Please enter me in the drawing for the book. Thanks.

susanjreinhardt (at) gmail (dot) com

Susan :)

Jo said...

I enjoyed reading your interview and learning a bit about you. I grew up in the big city and often wondered what it would have been like to live in the country. We went to the country every summer for 2 weeks but always stayed at a hotel in the Catskill Mountains and that is just not the same thing since we had all the conveniences there. I would love to win a copy of your book.


Nora said...

It was interesting to learn about Debra and how she grew up. I too was raised part of my childhood in the country. There's nothing like it. :D

Thanks for putting my name in the hat for the drawing.


Nora :D
Finding Hope Through Fiction

Jody said...

I was a child in the late 60s early 70s too and it was an amazing time to be a kid. None of the neat electronic gadgets (like my kids so desperately want) so we spent our time outside and make-believing. A time long passed but much treasured.

And thanks for the mention of one of my absolute favorite dolls - Velvet!

I'd love a chance to win the book.

rodgerandjody at hotmail dot com

Cherie J said...

Enjoyed the interview and getting to know Deborah better. Having been born and raised in the city it is nice to get a taste of the country life even if it is secondhand. Thanks for the chance to win a copy of Deborah's book.


Sandee61 said...

I've always been a country girl and love everything about it. Re-cently my husband and I moved to a senior community, and its in a small town, but still near enough to the countryside I enjoy so much.
I loved to "put up" vegetables and make jams and jellies, work in my small kitchen garden and see all the new baby critters in the Spring. Oh, and I love beets, pickled or anyway...can't say the same for hubby though.
I'd love to be entered in your giveaway, and read Deborah's book.
I enjoyed her interview alot. Thank you!


Deborah Vogts said...

Thanks everyone for stopping by Crystal's blog to say hello. This was such a fun interview, sharing a few memories from my childhood. Thanks again for stopping by and best wishes in the book drawing!!!

Sue said...

I too am a country girl. I've lived in a lot of places during my life, even several years in Hawaii, but nothing can compare to a life in the wide open spaces. I am the world's greatest animal lover and have four horses and four dogs along with many other critters that I call my friends.

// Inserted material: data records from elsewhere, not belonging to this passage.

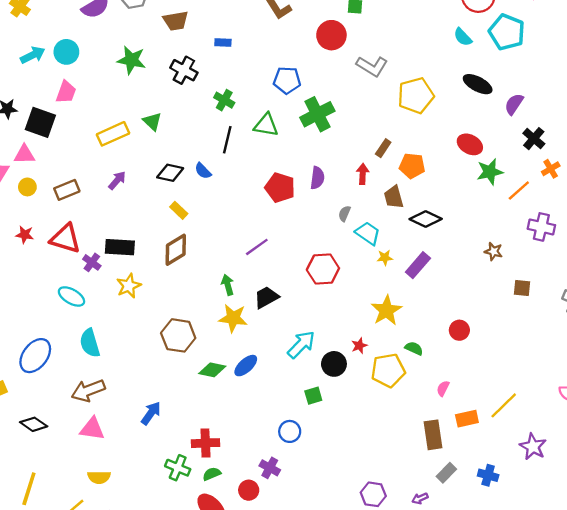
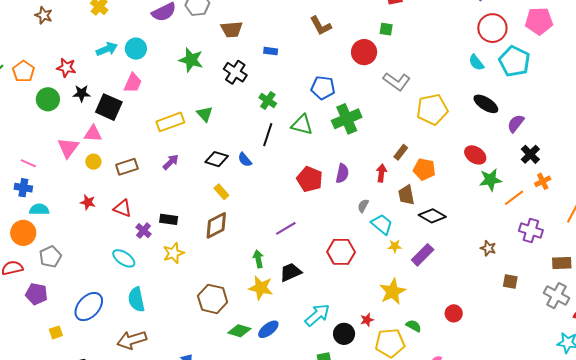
red triangle: (65, 238) -> (122, 208), size x0.7
black rectangle: (120, 247) -> (169, 219), size x0.7

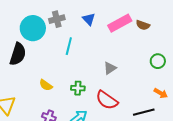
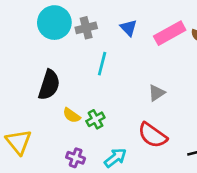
cyan circle: (33, 28) -> (54, 23), moved
black semicircle: (18, 54) -> (49, 85), moved
green cross: (78, 88) -> (95, 119), moved, turned -32

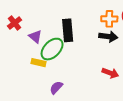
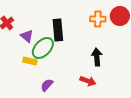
black arrow: (108, 37) -> (97, 57), moved, turned -102
red arrow: (110, 73) -> (88, 81), moved

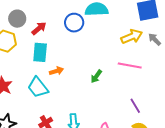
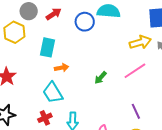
red arrow: (39, 28) -> (54, 14), moved
pink line: (130, 66) -> (135, 71), turned -50
cyan trapezoid: (38, 87) -> (53, 93), moved

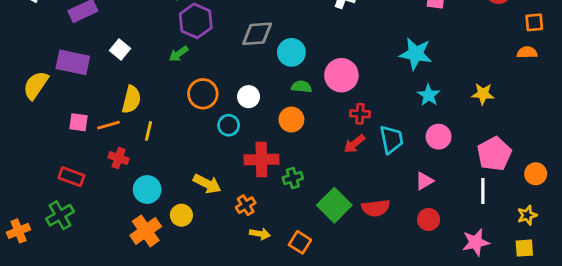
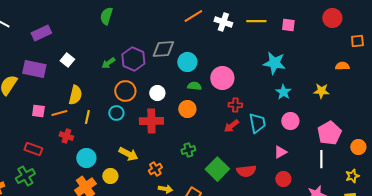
purple hexagon: (196, 21) -> (133, 59), moved
orange semicircle: (527, 52) -> (342, 66), moved
cyan circle: (229, 125) -> (116, 113), moved
red cross: (261, 159) -> (151, 121), moved

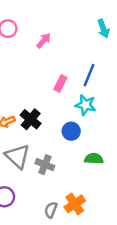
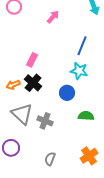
pink arrow: (44, 41) -> (53, 17), moved
pink rectangle: (60, 83) -> (32, 60), moved
orange cross: (75, 204) -> (89, 156), moved

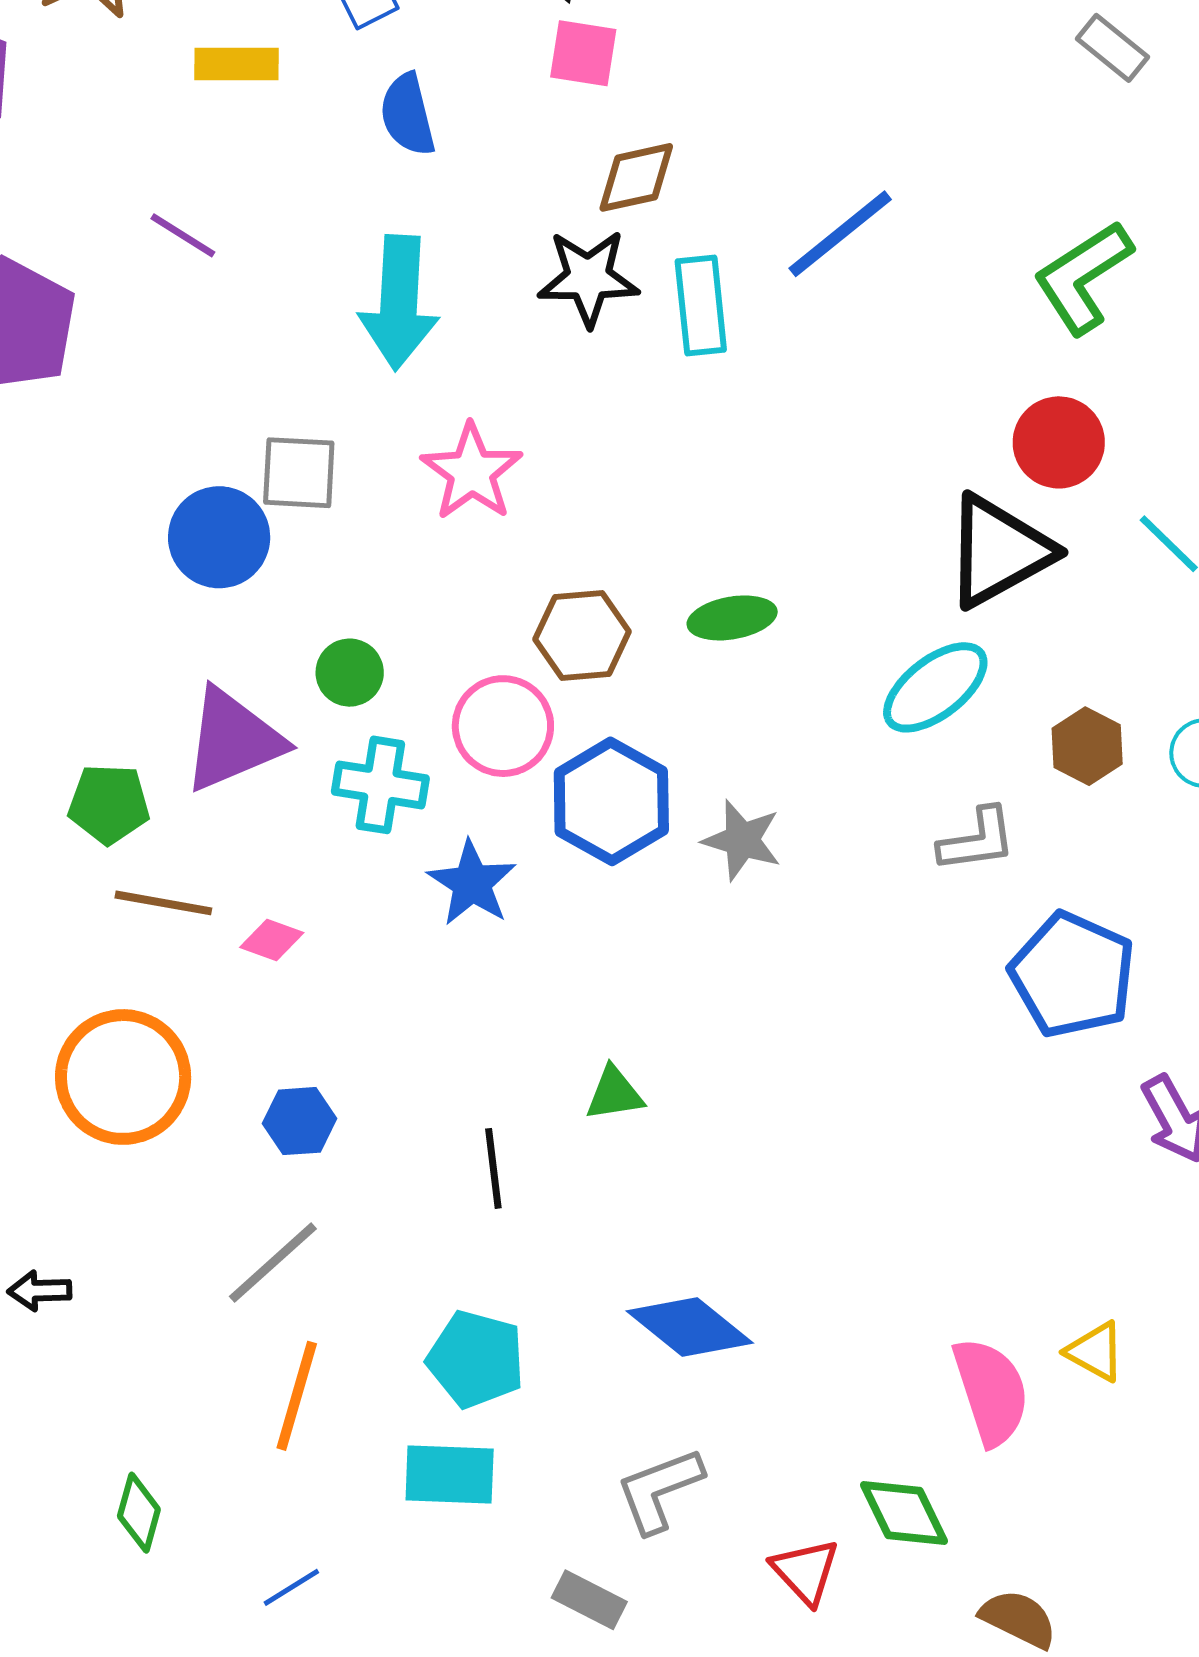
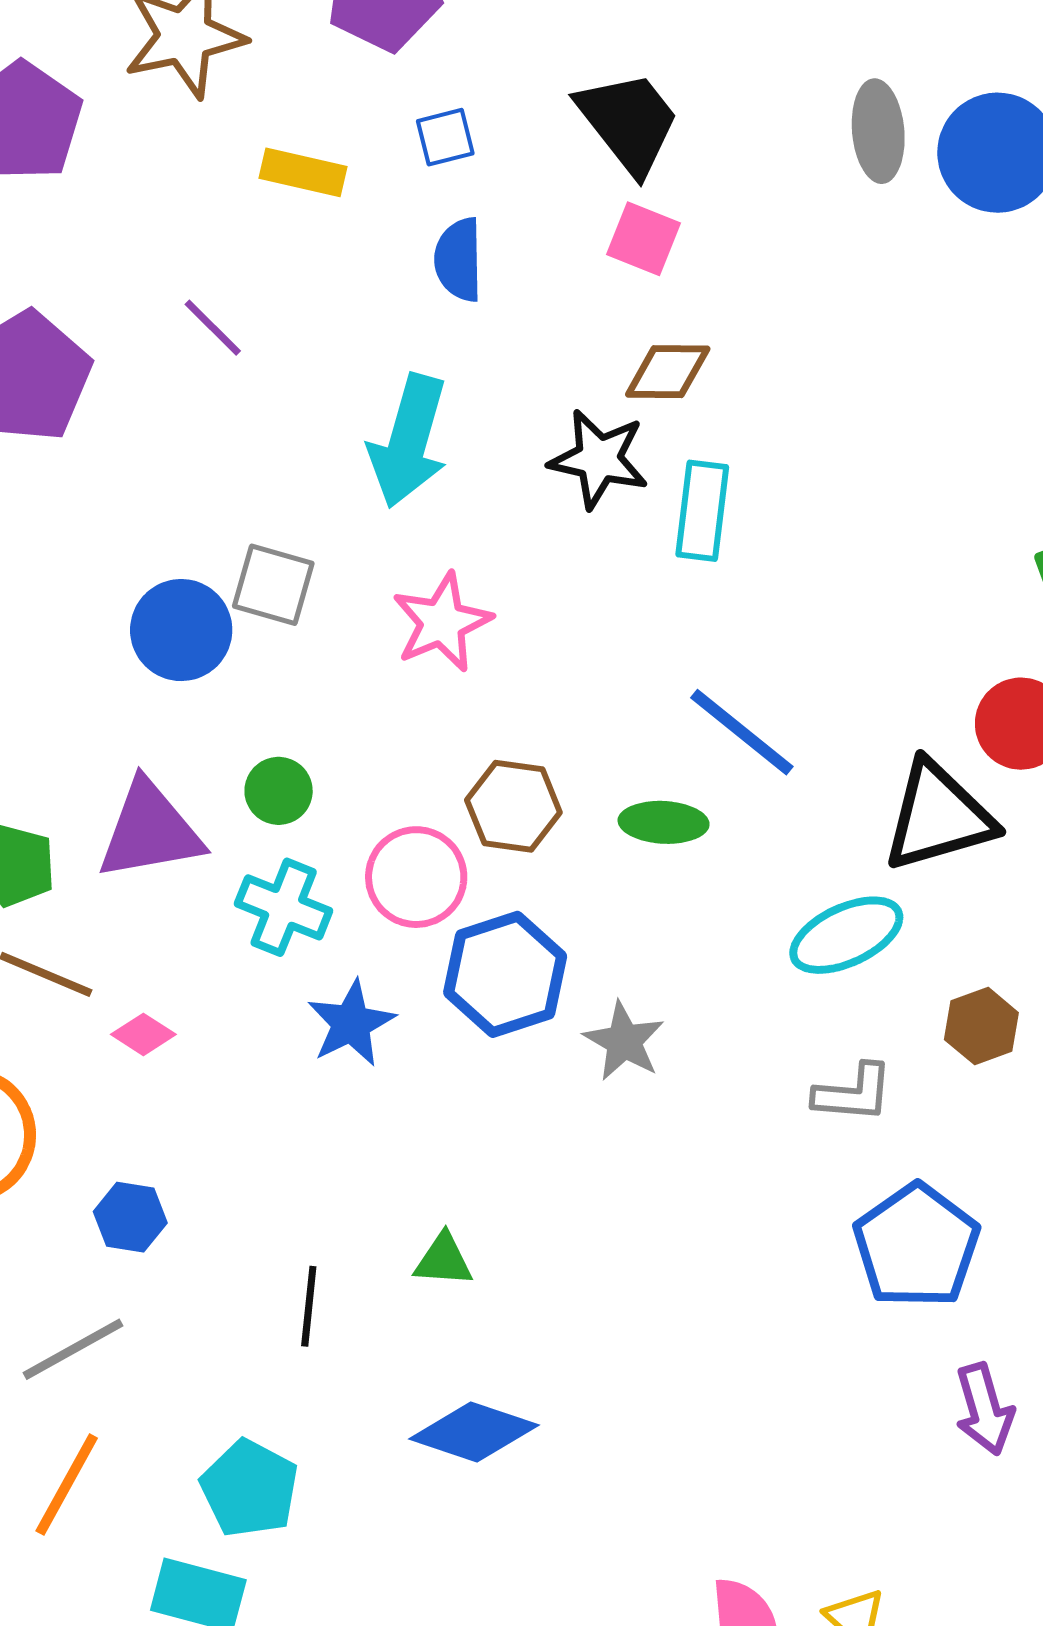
blue line: (840, 234) -> (742, 732), moved, turned 65
blue diamond: (690, 1327) -> (474, 1432), moved, turned -33

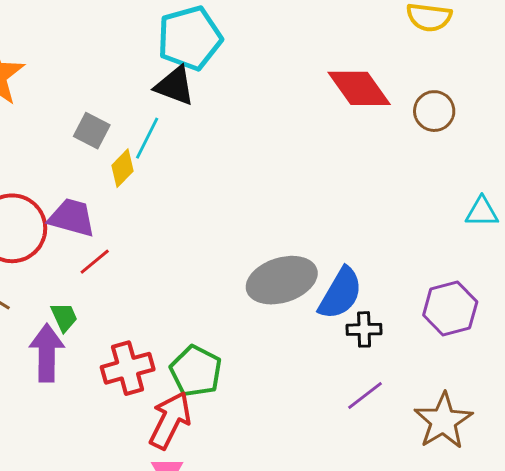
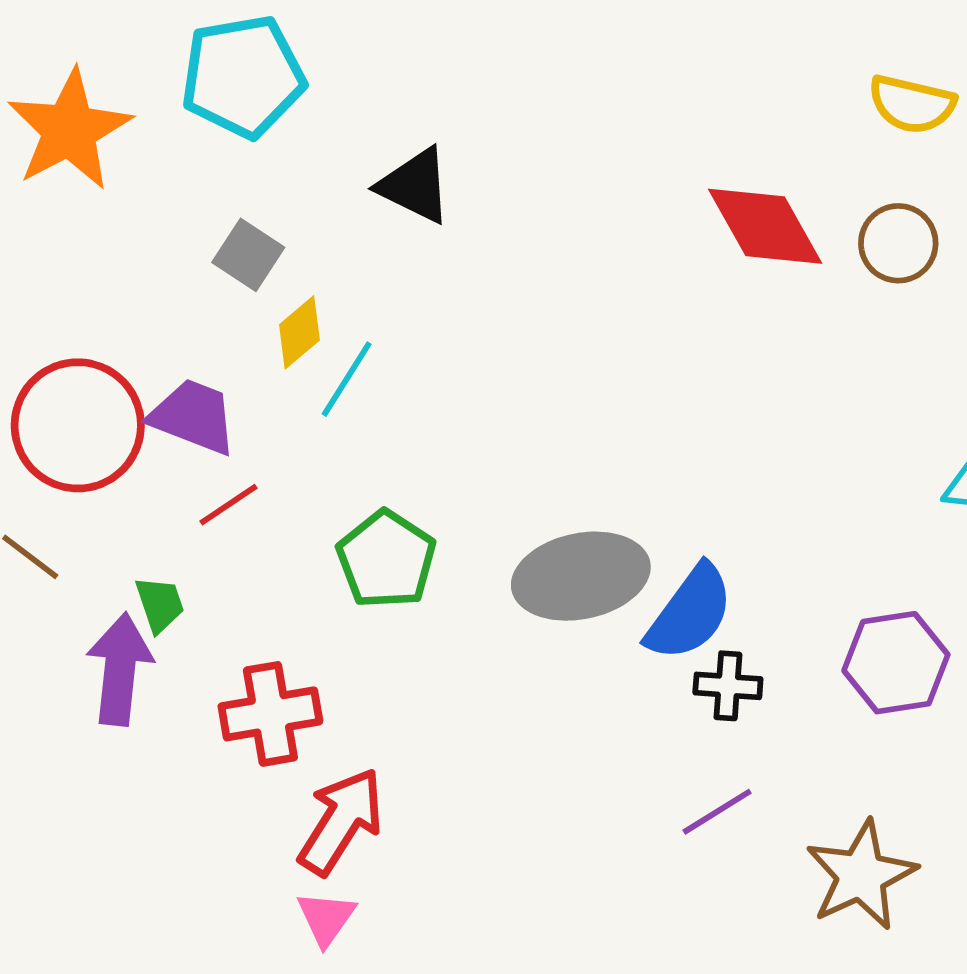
cyan pentagon: (190, 38) -> (243, 76), moved
brown circle: (434, 111) -> (898, 243), moved
cyan line: (147, 138) -> (347, 379), moved
green pentagon: (196, 371) -> (386, 559), moved

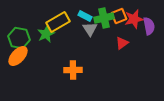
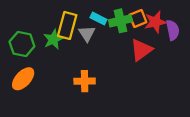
yellow rectangle: (58, 22) -> (67, 25), turned -45
gray triangle: (90, 29) -> (87, 34), moved
red triangle: (122, 43) -> (141, 50), size x1.5
orange ellipse: (18, 56) -> (23, 79), moved

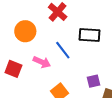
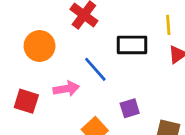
pink arrow: (42, 62) -> (66, 89), turned -30
purple square: (94, 81) -> (130, 108), moved

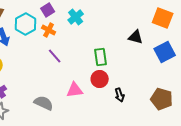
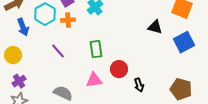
orange cross: (49, 30) -> (68, 20), turned -32
purple line: (55, 56) -> (58, 51), moved
green rectangle: (101, 57) -> (96, 49), moved

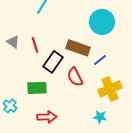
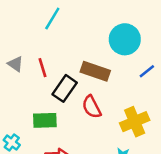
blue line: (100, 60) -> (147, 71), moved

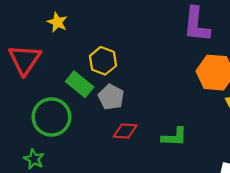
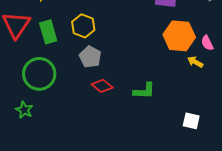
green rectangle: (80, 84) -> (48, 32), moved, turned 35
red diamond: (125, 131) -> (102, 86), turned 35

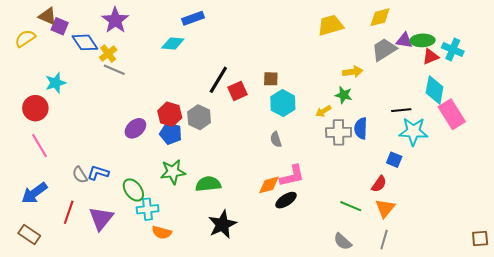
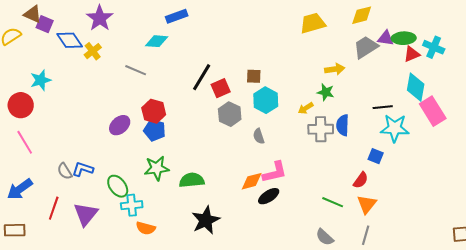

I'd love to win the book, but have to be honest..... I will read it one way or the other. It sounds like my kind of story.

Jblanton said...

I live in the mountains in NC - in the country, I raise vegetables, can and sew/quilt- its a great life.

this book looks like it will be great. I would love to be entered in the giveaway.

Anonymous said...

I enjoyed the interview. Nice to hear the childhood stories of you :)
hope i still have the chance to win this great book.
uniquas at ymail dot com

Anonymous said...

I enjoyed the interview. Nice to hear the childhood stories of you :)
hope i still have the chance to win this great book.
uniquas at ymail dot com

Crystal Laine said...

We have a winner! I'm waiting to hear back to see if she wants the book.

Watch this spot.

Crystal Laine said...

Sarah won the book!

Be sure to get a copy (you can even request it at your library) because I know you all will like it.